Thu. Nov 7th, 2024

The Suburban rail network of Mumbai is inextricably linked to the lives of the city dwellers. It is even more embedded in the lives of those who live next to the tracks. While to many slum dwellers the tracks served as an open toilet until a few years ago, now it has become a space to unwind. 

Take the evening trains and you will see many folks just hanging out by the tracks. Watching the sunset or shooting the breeze. On footover bridge joining Poinsur East and West, you will find women and children just spending their leisure time before evening chores begin. It helps that Railways doesn’t deploy the RPF personnel on strict patrols in these patches.

Life by the railway tracks used to be very different. Earlier there were big patches of vegetable fields. Leafy vegetables mainly, which were irigated from the muddy waters, channeled off from the rivulets that connected to the big nallahs. You see some of these patches still in certain areas but as the railway tracks widen to add more lines, these patches have shrunk quite a bit.

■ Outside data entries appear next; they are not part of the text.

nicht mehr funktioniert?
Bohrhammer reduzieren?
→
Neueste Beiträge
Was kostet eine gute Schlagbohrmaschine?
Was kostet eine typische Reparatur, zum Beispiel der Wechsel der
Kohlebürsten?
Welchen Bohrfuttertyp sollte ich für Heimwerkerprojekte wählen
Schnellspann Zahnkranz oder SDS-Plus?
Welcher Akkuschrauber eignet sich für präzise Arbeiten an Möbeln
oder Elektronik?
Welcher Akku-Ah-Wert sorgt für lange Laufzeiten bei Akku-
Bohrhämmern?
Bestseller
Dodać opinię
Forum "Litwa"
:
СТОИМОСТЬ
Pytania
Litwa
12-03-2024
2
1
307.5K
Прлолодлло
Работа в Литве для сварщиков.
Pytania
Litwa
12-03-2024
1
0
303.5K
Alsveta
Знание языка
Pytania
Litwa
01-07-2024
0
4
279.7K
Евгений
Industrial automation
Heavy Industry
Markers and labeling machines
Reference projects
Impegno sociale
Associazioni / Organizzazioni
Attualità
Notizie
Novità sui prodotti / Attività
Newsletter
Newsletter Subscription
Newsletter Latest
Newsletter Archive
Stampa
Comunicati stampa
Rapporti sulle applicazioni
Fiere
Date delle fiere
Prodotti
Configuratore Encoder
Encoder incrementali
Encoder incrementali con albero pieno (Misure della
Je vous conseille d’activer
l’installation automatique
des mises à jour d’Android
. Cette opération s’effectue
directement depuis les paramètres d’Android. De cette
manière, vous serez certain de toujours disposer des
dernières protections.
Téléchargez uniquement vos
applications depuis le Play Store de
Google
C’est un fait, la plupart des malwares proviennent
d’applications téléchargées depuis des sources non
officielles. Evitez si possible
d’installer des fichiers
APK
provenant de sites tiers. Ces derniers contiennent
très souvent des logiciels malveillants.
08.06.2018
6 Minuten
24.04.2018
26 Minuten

Those of us who stayed a bit far from the railway tracks, still had a connection with them. In the winters, when the air became still you could hear the trains early in the morning. The slight rumble signalled the oncoming of the twenty day winter that all of us in the city so desparately wait for every year. Even after I moved to Bangalore, I would spend a long time walking alongside the tracks. Those that connected KR Puram to the world and every morning a red and yellow train would pass me by, as I walked to work. I always dreamt of getting onto it and going till the final stop. Would it be going to Kanyakumari? I didn’t care but it would have been nice to see the Indian Ocean. I haven’t seen the Indian Ocean in over 24 years. Last was when we visited the memorial rock at Kanyakumari in 1999, at the turn of the millenium, during the Y2K crisis, during the dotcom bust, during the hijacking of IC 814. Oh what a glorious time it was.

Those who live by the railway tracks are used to the rhythm of the railways. I have always wondered if the constant rumble bothers them. But as it turns out, like most things, one gets used to it. You adapt and then maybe you even begin to appreciate it. Maybe that’s what will happen to me, with this thing and that.